Embora Wehmeyer tenha sido preso no dia 22 junho de 2012, documentos internos que foram tornados públicos por Haselberger e pela Rádio Pública de Minnesota mostraram que a arquidiocese tinha conhecimento das queixas de comportamento sexual inadequado do clero desde 2004. Haselberger afirmou que expressou suas preocupações com relação a Wehmeyer para Nienstedt e para a arquidiocese ainda em 2009, cerca de um ano depois que ela começou a atuar como chanceler.

Nos depoimentos, as autoridades da Igreja afirmaram reiteradamente que os relatórios anteriores não indicavam que o padre era um perigo para os menores. Uma avaliação de 2011, do então vigário geral, Pe. Kevin McDonough, afirmou que não havia necessidade de alertar os empregados da paróquia de alegações anteriores - entre elas, um relatório de 2004 que dizia que ele se aproximou, em uma livraria, de dois jovens (com idades entre 19 e 20 anos) para sexo, e, em 2006, foi encontrado pela polícia em uma área de um parque conhecido como um ponto de encontro sexual - porque Wehmeyer "não estava tão interessado em um encontro sexual real, mas sim na obtenção de algum estímulo ao 'brincar com fogo'. Esse tipo de comportamento não iria acontecer no local de trabalho".

Um relatório de abril de 2014, de um grupo de trabalho independente, nomeado pela arquidiocese depois da erupção do escândalo, constatou que, apesar do sacerdote ter exibido comportamentos sexuais problemáticos no passado, o seu caso nunca foi apresentado ao conselho de ética do clero, nem foi informado de que ele havia acampado com as crianças durante os verões de 2009 e 2010.

Em junho de 2012, uma mãe e um empregado da paróquia Santíssimo Sacramento, onde Wehmeyer era pároco, informaram à arquidiocese que seus dois meninos tinham acusado Wehmeyer de proporcionar-lhes álcool e tabaco e que ele os havia tocado inadequadamente.

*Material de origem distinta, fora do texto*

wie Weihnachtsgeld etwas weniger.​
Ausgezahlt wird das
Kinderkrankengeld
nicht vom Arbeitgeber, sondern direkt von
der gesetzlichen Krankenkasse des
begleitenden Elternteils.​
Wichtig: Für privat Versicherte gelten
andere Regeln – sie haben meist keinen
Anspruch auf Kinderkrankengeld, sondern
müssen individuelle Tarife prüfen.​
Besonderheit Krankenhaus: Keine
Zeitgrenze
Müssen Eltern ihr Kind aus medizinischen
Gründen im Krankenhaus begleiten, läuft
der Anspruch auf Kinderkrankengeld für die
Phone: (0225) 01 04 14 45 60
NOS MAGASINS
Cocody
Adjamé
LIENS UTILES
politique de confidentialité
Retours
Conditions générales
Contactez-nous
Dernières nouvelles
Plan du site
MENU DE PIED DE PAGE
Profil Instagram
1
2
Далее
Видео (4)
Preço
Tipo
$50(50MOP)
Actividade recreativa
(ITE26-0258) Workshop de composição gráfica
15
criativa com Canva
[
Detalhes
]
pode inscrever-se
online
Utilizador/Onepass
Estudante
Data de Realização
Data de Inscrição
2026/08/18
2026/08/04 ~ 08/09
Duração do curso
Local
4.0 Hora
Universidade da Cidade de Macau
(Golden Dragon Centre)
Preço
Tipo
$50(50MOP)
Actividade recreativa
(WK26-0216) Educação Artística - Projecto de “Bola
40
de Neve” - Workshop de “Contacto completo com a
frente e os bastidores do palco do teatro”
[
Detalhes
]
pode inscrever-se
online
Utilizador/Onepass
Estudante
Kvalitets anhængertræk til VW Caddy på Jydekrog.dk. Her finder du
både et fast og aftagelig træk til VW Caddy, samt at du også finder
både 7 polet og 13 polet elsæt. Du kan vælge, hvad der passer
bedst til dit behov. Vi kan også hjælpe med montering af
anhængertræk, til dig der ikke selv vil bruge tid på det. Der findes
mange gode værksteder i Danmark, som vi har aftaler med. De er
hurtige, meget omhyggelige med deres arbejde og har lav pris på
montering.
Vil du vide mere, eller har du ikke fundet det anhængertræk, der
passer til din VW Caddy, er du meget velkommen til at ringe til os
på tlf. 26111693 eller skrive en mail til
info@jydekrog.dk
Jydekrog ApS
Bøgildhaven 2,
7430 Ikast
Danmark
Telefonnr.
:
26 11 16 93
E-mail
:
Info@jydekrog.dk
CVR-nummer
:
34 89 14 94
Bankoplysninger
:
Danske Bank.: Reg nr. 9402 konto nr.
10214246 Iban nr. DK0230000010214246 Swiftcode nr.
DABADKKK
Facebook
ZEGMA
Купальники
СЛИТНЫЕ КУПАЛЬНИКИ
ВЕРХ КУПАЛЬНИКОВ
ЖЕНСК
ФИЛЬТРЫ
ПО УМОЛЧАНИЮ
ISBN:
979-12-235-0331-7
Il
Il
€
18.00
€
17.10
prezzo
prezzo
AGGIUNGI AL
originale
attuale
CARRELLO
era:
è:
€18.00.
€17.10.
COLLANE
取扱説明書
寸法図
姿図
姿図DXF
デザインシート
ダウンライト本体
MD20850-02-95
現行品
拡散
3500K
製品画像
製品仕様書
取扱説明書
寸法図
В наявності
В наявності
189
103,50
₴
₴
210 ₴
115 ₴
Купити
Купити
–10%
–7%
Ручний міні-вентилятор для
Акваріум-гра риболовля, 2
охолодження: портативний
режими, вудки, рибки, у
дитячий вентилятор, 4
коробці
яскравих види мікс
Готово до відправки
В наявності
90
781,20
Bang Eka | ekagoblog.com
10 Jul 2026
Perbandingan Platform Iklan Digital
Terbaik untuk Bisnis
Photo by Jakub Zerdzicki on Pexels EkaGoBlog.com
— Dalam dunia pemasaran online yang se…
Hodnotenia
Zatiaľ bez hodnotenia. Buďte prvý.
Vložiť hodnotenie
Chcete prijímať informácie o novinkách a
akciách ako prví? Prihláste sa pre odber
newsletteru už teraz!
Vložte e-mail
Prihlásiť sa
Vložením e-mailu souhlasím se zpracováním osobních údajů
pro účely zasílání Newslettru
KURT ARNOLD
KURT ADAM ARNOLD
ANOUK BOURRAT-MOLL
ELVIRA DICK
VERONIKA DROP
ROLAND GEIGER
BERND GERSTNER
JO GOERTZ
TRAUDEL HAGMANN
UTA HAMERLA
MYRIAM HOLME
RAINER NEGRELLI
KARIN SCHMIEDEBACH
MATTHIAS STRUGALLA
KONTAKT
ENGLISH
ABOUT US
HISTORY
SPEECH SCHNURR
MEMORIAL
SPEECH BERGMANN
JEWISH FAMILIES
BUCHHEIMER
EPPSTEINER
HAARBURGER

Surgiram questões sobre quando a arquidiocese notificou a alegação à polícia. Em janeiro de 2014, considerando o caso Wehmeyer, o procurador do condado de Ramsey determinou que a arquidiocese não havia violado as leis de notificação obrigatória, que exigem que uma notificação seja apresentada no prazo de 24 horas do recebimento da denúncia.

Em um comunicado na quarta-feira, a Rede de Sobreviventes de Vítimas de Abuso Clerical (SNAP) chamou "a irresponsabilidade e a insensibilidade" da arquidiocese no caso Wehmeyer de uma postura "das mais revoltantes que vimos na última década".

"Esse passo [da remoção do estado clerical] está atrasado em uma década. Quando as autoridades da Igreja removem os sacerdotes predadores, não é tanto pela salvaguarda das crianças. É mais sobre o controle de danos da Igreja. Ainda assim, estamos gratos que Wehmeyer foi expulso do sacerdócio. Sem o colarinho romano e o respeito que o acompanha, ele vai achar que é um pouco mais difícil ganhar a confiança dos pais, ter acesso aos menores e os agredir sexualmente depois que for libertado da prisão", disse Frank Meuers do SNAP de Minnesota.

O grupo argumentou que o dever das autoridades da Igreja de proteger as comunidades dos padres abusadores não termina quando um sacerdote não é mais um sacerdote.